Extensions that target older GNOME versions will not work in GNOME 45. Likewise, extensions that are adapted to work with GNOME 45 will not work in older versions.
You can still support more than one GNOME version, but you will have to upload different versions to extensions.gnome.org for pre- and post-45 support.
Please file bugs with your favorite extensions or have a friendly conversation with your extension writers so that we can help minimize the impact of this change. Ideally, you could help with the port and provide a pull or merge request to help maintainers.
So basically it’s just another GNOME release gotcha.
Seriously though, a stable API is not the GTK/GNOME developers’ agenda here. Nobody wanting a stable API should write software with this toolkit.
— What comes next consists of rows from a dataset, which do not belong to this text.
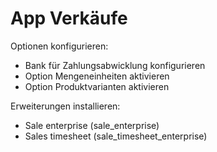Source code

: # App Verkäufe
Optionen konfigurieren:
* Bank für Zahlungsabwicklung konfigurieren
* Option Mengeneinheiten aktivieren
* Option Produktvarianten aktivieren

Erweiterungen installieren:
* Sale enterprise (sale_enterprise)
* Sales timesheet (sale_timesheet_enterprise)
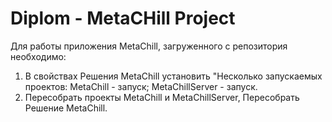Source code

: # Diplom - MetaCHill Project
 
Для работы приложения MetaChill, загруженного с репозитория необходимо:
1) В свойствах Решения MetaChill установить "Несколько запускаемых проектов: MetaChill - запуск; MetaChillServer - запуск.
2) Пересобрать проекты MetaChill и MetaChillServer, Пересобрать Решение MetaChill.
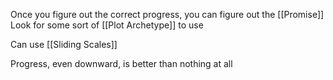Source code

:Once you figure out the correct progress, you can figure out the [[Promise]]
Look for some sort of [[Plot Archetype]] to use

Can use [[Sliding Scales]]

Progress, even downward, is better than nothing at all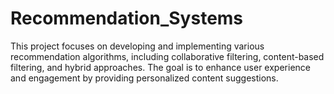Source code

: # Recommendation_Systems
This project focuses on developing and implementing various recommendation algorithms, including collaborative filtering, content-based filtering, and hybrid approaches. The goal is to enhance user experience and engagement by providing personalized content suggestions.
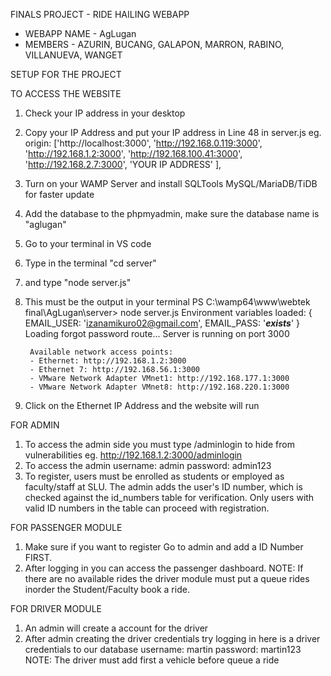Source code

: ﻿FINALS PROJECT - RIDE HAILING WEBAPP
- WEBAPP NAME - AgLugan
- MEMBERS - AZURIN, BUCANG, GALAPON, MARRON, RABINO, VILLANUEVA, WANGET

SETUP FOR THE PROJECT

TO ACCESS THE WEBSITE
1. Check your IP address in your desktop
2. Copy your IP Address and put your IP address in Line 48 in server.js
    eg.     origin: ['http://localhost:3000', 'http://192.168.0.119:3000', 'http://192.168.1.2:3000', 'http://192.168.100.41:3000', 'http://192.168.2.7:3000', 'YOUR IP ADDRESS' ],
3. Turn on your WAMP Server and install SQLTools MySQL/MariaDB/TiDB for faster update
4. Add the database to the phpmyadmin, make sure the database name is "aglugan"
4. Go to your terminal in VS code 
5. Type in the terminal "cd server"
6. and type "node server.js"
7. This must be the output in your terminal
        PS C:\wamp64\www\webtek final\AgLugan\server> node server.js
        Environment variables loaded: { EMAIL_USER: 'izanamikuro02@gmail.com', EMAIL_PASS: '***exists***' }
        Loading forgot password route...
        Server is running on port 3000

        Available network access points:
        - Ethernet: http://192.168.1.2:3000
        - Ethernet 7: http://192.168.56.1:3000
        - VMware Network Adapter VMnet1: http://192.168.177.1:3000
        - VMware Network Adapter VMnet8: http://192.168.220.1:3000
8. Click on the Ethernet IP Address and the website will run

FOR ADMIN
1. To access the admin side you must type /adminlogin to hide from vulnerabilities
    eg. http://192.168.1.2:3000/adminlogin
2. To access the admin
    username: admin
    password: admin123
3. To register, users must be enrolled as students or employed as faculty/staff at SLU. The admin adds the user's ID number, which is checked against the id_numbers table for verification. Only users with valid ID numbers in the table can proceed with registration.

FOR PASSENGER MODULE
1. Make sure if you want to register Go to admin and add a ID Number FIRST.
2. After logging in you can access the passenger dashboard.
 NOTE: If there are no available rides the driver module must put a queue rides inorder the Student/Faculty book a ride.

FOR DRIVER MODULE
1. An admin will create a account for the driver
2. After admin creating the driver credentials try logging in
    here is a driver credentials to our database
        username: martin
        password: martin123
NOTE: The driver must add first a vehicle before queue a ride


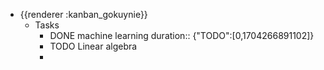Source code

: - {{renderer :kanban_gokuynie}}
	- Tasks
		- DONE machine learning
		  duration:: {"TODO":[0,1704266891102]}
		- TODO  Linear algebra
		-
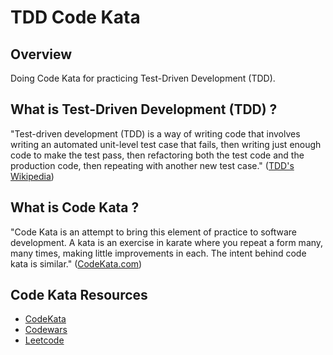 # TDD Code Kata

## Overview

Doing Code Kata for practicing Test-Driven Development (TDD).

## What is Test-Driven Development (TDD) ?

"Test-driven development (TDD) is a way of writing code that involves writing an automated unit-level test case that fails, then writing just enough code to make the test pass, then refactoring both the test code and the production code, then repeating with another new test case." ([TDD's Wikipedia](https://en.wikipedia.org/wiki/Test-driven_development))

## What is Code Kata ?

"Code Kata is an attempt to bring this element of practice to software development. A kata is an exercise in karate where you repeat a form many, many times, making little improvements in each. The intent behind code kata is similar." ([CodeKata.com](http://codekata.com/))

## Code Kata Resources

- [CodeKata](http://codekata.com/)
- [Codewars](https://www.codewars.com/)
- [Leetcode](https://leetcode.com/)
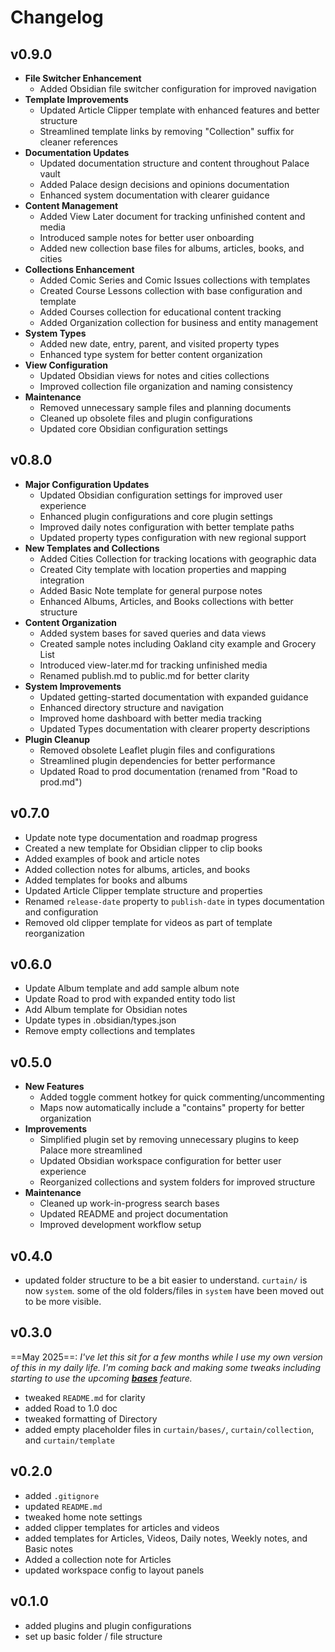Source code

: # Changelog

## v0.9.0
- **File Switcher Enhancement**
  - Added Obsidian file switcher configuration for improved navigation
- **Template Improvements**
  - Updated Article Clipper template with enhanced features and better structure
  - Streamlined template links by removing "Collection" suffix for cleaner references
- **Documentation Updates**
  - Updated documentation structure and content throughout Palace vault
  - Added Palace design decisions and opinions documentation
  - Enhanced system documentation with clearer guidance
- **Content Management**
  - Added View Later document for tracking unfinished content and media
  - Introduced sample notes for better user onboarding
  - Added new collection base files for albums, articles, books, and cities
- **Collections Enhancement**
  - Added Comic Series and Comic Issues collections with templates
  - Created Course Lessons collection with base configuration and template
  - Added Courses collection for educational content tracking
  - Added Organization collection for business and entity management
- **System Types**
  - Added new date, entry, parent, and visited property types
  - Enhanced type system for better content organization
- **View Configuration**
  - Updated Obsidian views for notes and cities collections
  - Improved collection file organization and naming consistency
- **Maintenance**
  - Removed unnecessary sample files and planning documents
  - Cleaned up obsolete files and plugin configurations
  - Updated core Obsidian configuration settings

## v0.8.0
- **Major Configuration Updates**
  - Updated Obsidian configuration settings for improved user experience
  - Enhanced plugin configurations and core plugin settings
  - Improved daily notes configuration with better template paths
  - Updated property types configuration with new regional support
- **New Templates and Collections**
  - Added Cities Collection for tracking locations with geographic data
  - Created City template with location properties and mapping integration
  - Added Basic Note template for general purpose notes
  - Enhanced Albums, Articles, and Books collections with better structure
- **Content Organization**
  - Added system bases for saved queries and data views
  - Created sample notes including Oakland city example and Grocery List
  - Introduced view-later.md for tracking unfinished media
  - Renamed publish.md to public.md for better clarity
- **System Improvements**
  - Updated getting-started documentation with expanded guidance
  - Enhanced directory structure and navigation
  - Improved home dashboard with better media tracking
  - Updated Types documentation with clearer property descriptions
- **Plugin Cleanup**
  - Removed obsolete Leaflet plugin files and configurations
  - Streamlined plugin dependencies for better performance
  - Updated Road to prod documentation (renamed from "Road to prod.md")

## v0.7.0
- Update note type documentation and roadmap progress
- Created a new template for Obsidian clipper to clip books
- Added examples of book and article notes
- Added collection notes for albums, articles, and books
- Added templates for books and albums
- Updated Article Clipper template structure and properties
- Renamed `release-date` property to `publish-date` in types documentation and configuration
- Removed old clipper template for videos as part of template reorganization

## v0.6.0
- Update Album template and add sample album note
- Update Road to prod with expanded entity todo list
- Add Album template for Obsidian notes
- Update types in .obsidian/types.json
- Remove empty collections and templates
## v0.5.0
- **New Features**
  - Added toggle comment hotkey for quick commenting/uncommenting
  - Maps now automatically include a "contains" property for better organization
- **Improvements**
  - Simplified plugin set by removing unnecessary plugins to keep Palace more streamlined
  - Updated Obsidian workspace configuration for better user experience
  - Reorganized collections and system folders for improved structure
- **Maintenance**
  - Cleaned up work-in-progress search bases
  - Updated README and project documentation
  - Improved development workflow setup

## v0.4.0
- updated folder structure to be a bit easier to understand. `curtain/` is now `system`. some of the old folders/files in `system` have been moved out to be more visible.

## v0.3.0
==May 2025==: *I've let this sit for a few months while I use my own version of this in my daily life. I'm coming back and making some tweaks including starting to use the upcoming **[bases](https://help.obsidian.md/bases)** feature.*
- tweaked `README.md` for clarity
- added Road to 1.0 doc
- tweaked formatting of Directory
- added empty placeholder files in `curtain/bases/`, `curtain/collection`, and `curtain/template`

## v0.2.0
- added `.gitignore`
- updated `README.md`
- tweaked home note settings
- added clipper templates for articles and videos
- added templates for Articles, Videos, Daily notes, Weekly notes, and Basic notes
- Added a collection note for Articles
- updated workspace config to layout panels

## v0.1.0
- added plugins and plugin configurations
- set up basic folder / file structure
That said, if you’re a true front end aficionado and you’re looking to make your software look awesome every six months, GNOME has got you so covered like the chocolate on a peanut M&M.
For those wanting to write software that won’t magically kerslode without yet another recompile (or heavily relying on your distro to do that dirty work) stick with KDE/Qt group. They tend to be less breaky each release.
AFAIK, the extension developer needs to explicitly set each version of Gnome they support. Even when the Gnome version doesn’t have any breaking changes, the extension developer still needs to update their extension to enable their extension for the new Gnome version.
It makes sense that you have to explicitly verify that it works on every release - even if there had been no intentional breaking changes. That said, if an extension developer would really prefer to YOLO it, they could just pre-emptively add a bunch of future releases.
(Of course, ironically that would’ve broken when they switched to 40.)
It would make more sense to specify something like API versions, not software versions, and flag on the client when it changes without the addon being updated (giving you a choice to run it with a warning or not). That is, unless the version update is specifically flagged as breaking compatibility, in which case it would just warn and not offer to run it anyway until it’s been updated.
Gnome doesn’t really have an extension API and instead the extensions hook directly into Gnome Shell. This allows extensions to do basically anything, but each new Gnome release might break an extension (if the used code path is changed).
GTK never broke public API.
I had to orphan a very simple extension I wrote for gnome 3.2-3.10 It was a bugfix that for some reason upstream didn’t even want to acknowledge it existed, and never accepted the patch. So I made the extension, but after about a year of constant breakages I gave up.
That ordeal really made me feel unappreciated as a contributor.
This blog post doesn’t mention GTK, but I’ve heard GTK will sometimes implement breaking changes in minor version bumps. I was thinking about writing some software with GTK, and I haven’t been deterred so I guess I’ll learn the hard way, but has GTK 4 had any of these stability problems yet?